**Exercise brief**
Copy out each line of the material that includes the word "Tipo".

**Data to process**
------------------------------------------------
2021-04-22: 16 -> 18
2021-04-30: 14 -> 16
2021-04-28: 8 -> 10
------------------------------------------------
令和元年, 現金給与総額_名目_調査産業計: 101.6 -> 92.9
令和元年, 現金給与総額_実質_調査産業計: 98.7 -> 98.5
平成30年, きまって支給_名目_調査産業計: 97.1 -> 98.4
------------------------------------------------
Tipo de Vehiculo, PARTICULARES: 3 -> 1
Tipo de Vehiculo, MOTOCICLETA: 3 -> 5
------------------------------------------------
**Response box**
Tipo de Vehiculo, PARTICULARES: 3 -> 1
Tipo de Vehiculo, MOTOCICLETA: 3 -> 5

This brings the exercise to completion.